El presidente portugués, Jorge Sampaio, optó finalmente ayer por dar continuidad en el Gobierno a la coalición de centro derecha, para solucionar la crisis creada días atrás por la dimisión de José Manuel Durao Barroso como primer ministro, que será nuevo titular de la Comisión Europea.

En un mensaje a la nación, Sampaio descartó la disolución del Parlamento y un adelanto de las legislativas, en aras de la "estabilidad nacional", y dijo que encargará formar un nuevo Ejecutivo a la coalición de centro derecha en el poder, encabezada por el líder centrista Pedro Santana Lopes.
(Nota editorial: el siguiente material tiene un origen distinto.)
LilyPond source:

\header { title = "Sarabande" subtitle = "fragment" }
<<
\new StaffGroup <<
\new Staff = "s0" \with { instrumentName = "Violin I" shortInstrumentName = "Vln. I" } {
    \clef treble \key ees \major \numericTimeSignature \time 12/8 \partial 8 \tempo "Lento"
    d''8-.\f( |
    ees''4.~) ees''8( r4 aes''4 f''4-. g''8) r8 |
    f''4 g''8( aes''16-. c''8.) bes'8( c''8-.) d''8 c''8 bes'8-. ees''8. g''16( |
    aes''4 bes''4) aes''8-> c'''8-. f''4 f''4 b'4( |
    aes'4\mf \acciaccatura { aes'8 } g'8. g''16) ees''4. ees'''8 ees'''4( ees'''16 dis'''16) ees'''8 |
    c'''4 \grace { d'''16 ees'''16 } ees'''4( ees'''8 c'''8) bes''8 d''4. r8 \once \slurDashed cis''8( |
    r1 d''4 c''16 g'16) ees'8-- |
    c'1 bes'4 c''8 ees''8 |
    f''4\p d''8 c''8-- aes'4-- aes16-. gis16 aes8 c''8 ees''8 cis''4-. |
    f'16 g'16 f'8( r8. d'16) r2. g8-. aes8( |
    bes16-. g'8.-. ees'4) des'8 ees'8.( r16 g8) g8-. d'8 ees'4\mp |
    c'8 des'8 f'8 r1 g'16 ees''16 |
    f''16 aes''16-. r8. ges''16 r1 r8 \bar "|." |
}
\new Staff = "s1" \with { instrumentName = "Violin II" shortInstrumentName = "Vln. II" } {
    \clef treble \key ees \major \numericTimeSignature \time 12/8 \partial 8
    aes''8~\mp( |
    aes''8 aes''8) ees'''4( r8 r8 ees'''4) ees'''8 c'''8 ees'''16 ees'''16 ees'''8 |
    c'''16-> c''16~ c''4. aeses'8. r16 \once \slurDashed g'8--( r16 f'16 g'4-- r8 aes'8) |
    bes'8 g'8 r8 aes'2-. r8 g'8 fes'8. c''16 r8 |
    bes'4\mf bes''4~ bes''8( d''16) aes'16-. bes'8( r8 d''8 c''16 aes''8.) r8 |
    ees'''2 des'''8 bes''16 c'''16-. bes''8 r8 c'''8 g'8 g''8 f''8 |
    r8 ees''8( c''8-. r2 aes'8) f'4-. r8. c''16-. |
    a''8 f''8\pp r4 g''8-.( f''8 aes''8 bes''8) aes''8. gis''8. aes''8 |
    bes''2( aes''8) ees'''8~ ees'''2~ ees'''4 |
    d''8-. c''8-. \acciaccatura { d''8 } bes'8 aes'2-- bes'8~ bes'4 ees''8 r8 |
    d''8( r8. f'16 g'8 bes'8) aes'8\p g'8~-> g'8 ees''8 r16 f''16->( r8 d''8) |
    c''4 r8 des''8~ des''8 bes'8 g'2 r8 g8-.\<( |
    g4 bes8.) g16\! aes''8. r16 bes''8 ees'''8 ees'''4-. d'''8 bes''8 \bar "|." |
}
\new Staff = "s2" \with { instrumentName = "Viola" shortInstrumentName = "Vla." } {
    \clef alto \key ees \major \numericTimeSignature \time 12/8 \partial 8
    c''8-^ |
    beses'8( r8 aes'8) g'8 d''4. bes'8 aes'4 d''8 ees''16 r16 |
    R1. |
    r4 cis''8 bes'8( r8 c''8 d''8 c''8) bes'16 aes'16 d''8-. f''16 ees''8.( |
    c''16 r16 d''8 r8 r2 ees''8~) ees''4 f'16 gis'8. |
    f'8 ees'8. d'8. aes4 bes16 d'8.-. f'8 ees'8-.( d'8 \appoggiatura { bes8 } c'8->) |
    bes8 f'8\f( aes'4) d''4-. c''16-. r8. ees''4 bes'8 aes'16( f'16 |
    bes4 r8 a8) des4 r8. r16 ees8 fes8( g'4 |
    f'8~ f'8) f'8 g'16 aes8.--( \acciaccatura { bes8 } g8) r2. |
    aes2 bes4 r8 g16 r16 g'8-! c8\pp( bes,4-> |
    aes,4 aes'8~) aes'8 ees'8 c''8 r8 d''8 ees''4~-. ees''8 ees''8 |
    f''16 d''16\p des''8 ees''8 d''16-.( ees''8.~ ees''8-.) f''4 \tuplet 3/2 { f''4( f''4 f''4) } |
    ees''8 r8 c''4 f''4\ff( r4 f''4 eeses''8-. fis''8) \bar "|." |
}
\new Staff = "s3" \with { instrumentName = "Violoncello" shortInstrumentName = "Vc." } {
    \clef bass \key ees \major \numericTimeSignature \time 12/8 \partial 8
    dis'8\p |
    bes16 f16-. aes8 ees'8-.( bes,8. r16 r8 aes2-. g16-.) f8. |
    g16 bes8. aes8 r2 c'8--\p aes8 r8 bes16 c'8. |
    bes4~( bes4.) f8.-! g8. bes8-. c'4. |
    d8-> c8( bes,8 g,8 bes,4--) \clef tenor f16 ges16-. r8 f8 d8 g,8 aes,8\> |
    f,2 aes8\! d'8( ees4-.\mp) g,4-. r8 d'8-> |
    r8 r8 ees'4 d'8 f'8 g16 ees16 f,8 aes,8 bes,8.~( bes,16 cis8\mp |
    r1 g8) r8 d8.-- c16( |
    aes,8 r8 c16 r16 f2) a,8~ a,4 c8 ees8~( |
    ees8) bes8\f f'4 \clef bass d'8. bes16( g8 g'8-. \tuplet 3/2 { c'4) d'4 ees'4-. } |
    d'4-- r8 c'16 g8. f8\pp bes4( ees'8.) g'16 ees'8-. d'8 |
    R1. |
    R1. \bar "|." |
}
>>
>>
Esta, formada por el centrista Partido Social Demócrata (PSD) y el derechista Partido Popular (CDS-PP), le garantizó la estabilidad y el cumplimiento del programa de Gobierno con el que ganó las elecciones de marzo de 2002.

Por ello, el presidente juzgó que la opción menos apropiada para el interés nacional era el adelanto de elecciones, que reclamaba la izquierda en pleno. En su anuncio, difundido por radio y televisión, Sampaio dijo que había tomado su decisión "por convicción y coherencia", pese a reconocer que no agradará a muchos portugués.